What technology helped build Pushpaka Vimana?
In Ramayana, there lie a lot of kings and characters who had with them numerous powerful weapons that can transcend our vivid imagination.
For instance, the main protagonist of this epic, Rama, used ‘astras‘ & ‘shastras‘ to fight against the evil in the war. Likewise, Hanuman, a devotee of Rama, could fly across oceans and lands showing us that aviation was a common thing back then.
So, there was no exception for Ravana. He used to possess ‘astras’ too. There are descriptions in the ancient texts that Ravana owned 24 types of aircrafts of different sizes and shapes, and each of them had different capabilities. There are writing in scriptures that Ravaan had numerous airports in the island nation Sri Lanka. Ravana utilized those airports for various kinds of missions and war purposes.
What is Pushpaka Vimana ?
A Vimana is a flying palace or chariot that one can find in mythological Hindu texts and scriptures. One of the best examples of a Vimana is the one owned by Lanka King Ravana, i.e., Pushpaka Vimana.
Which element did Vimanas use for propulsion?
Another great finding from the ancient texts is that the vehicles or Vimanas used in the battles to shoot down other Vimanas used Mercury (Hg) as a part of propulsion. The most surprising fact is that NASA (National Aeronautics and Space Administration) is using a spacecraft using solar energy to change mercury particles.The back of the craft discharges mercury particles to get the required thrust. So, it won’t be a mistake to say that NASA and ancient Vedics are on the same page. So, you can now imagine how developed and ahead-of-its-time Pushpaka Vimana was.

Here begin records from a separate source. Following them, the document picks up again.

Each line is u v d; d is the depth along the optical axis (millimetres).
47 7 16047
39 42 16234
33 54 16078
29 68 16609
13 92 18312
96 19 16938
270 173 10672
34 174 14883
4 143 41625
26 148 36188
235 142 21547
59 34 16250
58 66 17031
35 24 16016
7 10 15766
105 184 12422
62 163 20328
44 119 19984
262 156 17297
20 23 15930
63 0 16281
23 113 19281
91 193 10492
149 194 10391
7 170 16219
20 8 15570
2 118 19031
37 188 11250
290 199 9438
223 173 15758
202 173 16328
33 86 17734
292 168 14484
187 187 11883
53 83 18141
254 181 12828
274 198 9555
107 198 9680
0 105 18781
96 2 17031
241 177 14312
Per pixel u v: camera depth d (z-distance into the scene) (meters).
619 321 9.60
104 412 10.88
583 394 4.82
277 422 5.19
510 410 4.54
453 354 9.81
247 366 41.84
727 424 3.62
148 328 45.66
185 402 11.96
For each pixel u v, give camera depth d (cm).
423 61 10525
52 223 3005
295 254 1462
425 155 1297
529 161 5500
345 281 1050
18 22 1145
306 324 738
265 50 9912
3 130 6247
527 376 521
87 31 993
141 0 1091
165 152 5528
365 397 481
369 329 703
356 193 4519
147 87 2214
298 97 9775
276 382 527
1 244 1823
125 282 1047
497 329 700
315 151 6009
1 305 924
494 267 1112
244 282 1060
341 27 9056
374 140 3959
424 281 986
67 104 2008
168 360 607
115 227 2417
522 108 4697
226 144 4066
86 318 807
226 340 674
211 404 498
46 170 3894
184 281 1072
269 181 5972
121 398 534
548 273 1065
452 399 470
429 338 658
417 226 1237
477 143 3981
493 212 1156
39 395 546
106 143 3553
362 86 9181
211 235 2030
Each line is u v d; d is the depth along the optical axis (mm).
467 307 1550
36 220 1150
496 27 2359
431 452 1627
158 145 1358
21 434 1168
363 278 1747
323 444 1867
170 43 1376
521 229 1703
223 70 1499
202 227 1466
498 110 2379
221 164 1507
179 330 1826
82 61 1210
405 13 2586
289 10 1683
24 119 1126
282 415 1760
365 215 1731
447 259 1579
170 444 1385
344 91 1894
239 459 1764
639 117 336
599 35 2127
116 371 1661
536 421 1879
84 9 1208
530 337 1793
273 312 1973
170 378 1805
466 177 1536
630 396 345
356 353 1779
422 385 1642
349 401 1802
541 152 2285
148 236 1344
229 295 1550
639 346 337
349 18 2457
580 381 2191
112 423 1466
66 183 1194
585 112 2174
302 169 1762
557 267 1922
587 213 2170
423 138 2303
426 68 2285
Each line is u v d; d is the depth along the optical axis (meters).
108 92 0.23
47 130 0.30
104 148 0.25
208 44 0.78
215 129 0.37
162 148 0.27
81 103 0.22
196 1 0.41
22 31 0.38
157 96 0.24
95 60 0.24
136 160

Ravaan was a great scholar:
He wasn’t just a villain in an epic story, he was a great scholar, a dedicated devotee of Lord Shiva (one of the Gods within the Trimurti in Hinduism; Brahma, Vishnu and Maheswara) and possessed skills of Kshatriyas (a social order of Hindu society that represents warriorhood). The fact that he was a great scholar can be exported from the information that he had pioneered 64 types of knowledge skills of Kshatriyas and also the four Vedas. Raavan showed huge interest in ayurveda, astrology, political science etc. which throws light upon the great mind and vision of the Lanka king.
What does Ravaan’s ten heads symbolize?
Everyone knows that Ravaan had ten heads and twenty arms, but do you know what those heads symbolize?
Ravaan’s ten heads symbolize ten different feelings. They are:
i. Kama (Lust)
ii. Krodha (Anger)
iii. Moha (Delusion)
iv. Lobha (Greed)
v. Mada (Pride)
vi. Mata Syasya (Envy)
vii. Manas (Mind)
viii. Buddhi (Intellect)
ix. Chitta (Will)
x. Ahamkara (The Ego).
So, Ravana wasn’t just a typical antagonist, ancient scriptures and texts describe him as the first aviator in the history of mankind with the help of his Pushpaka Vimana.